Bounding box coordinate data
--------------------------------

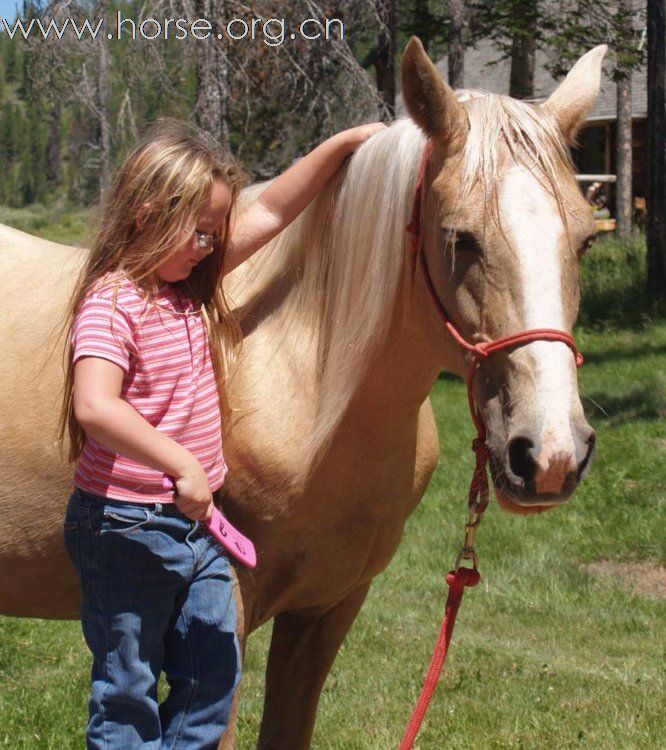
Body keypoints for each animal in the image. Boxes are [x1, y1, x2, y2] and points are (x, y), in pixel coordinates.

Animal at [0, 42, 600, 750]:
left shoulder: (329, 607)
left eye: (586, 238)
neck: (308, 387)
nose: (552, 454)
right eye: (460, 238)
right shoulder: (223, 611)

--------------------------------

# Instructions to follow:
The line containing "left shoulder: (329, 607)" marks the start; retype it and each line after it through the end of the records above, exactly.

# Solution to this problem:
left shoulder: (329, 607)
left eye: (586, 238)
neck: (308, 387)
nose: (552, 454)
right eye: (460, 238)
right shoulder: (223, 611)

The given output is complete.